▶ [INSTRUCTION]:
Write the listing out again word for word. Pictures do not belong in the copy.

▶ [SUPPLIED INFORMATION]:
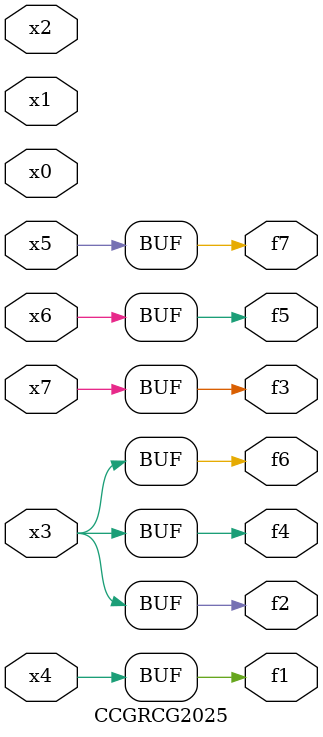
<source format=v>
module CCGRCG2025(
	input x0, x1, x2, x3, x4, x5, x6, x7,
	output f1, f2, f3, f4, f5, f6, f7
);
	assign f1 = x4;
	assign f2 = x3;
	assign f3 = x7;
	assign f4 = x3;
	assign f5 = x6;
	assign f6 = x3;
	assign f7 = x5;
endmodule

</source>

▶ [SOLUTION TO THIS PROBLEM]:
<source format=v>
module CCGRCG2025(
	input x0, x1, x2, x3, x4, x5, x6, x7,
	output f1, f2, f3, f4, f5, f6, f7
);
	assign f1 = x4;
	assign f2 = x3;
	assign f3 = x7;
	assign f4 = x3;
	assign f5 = x6;
	assign f6 = x3;
	assign f7 = x5;
endmodule

</source>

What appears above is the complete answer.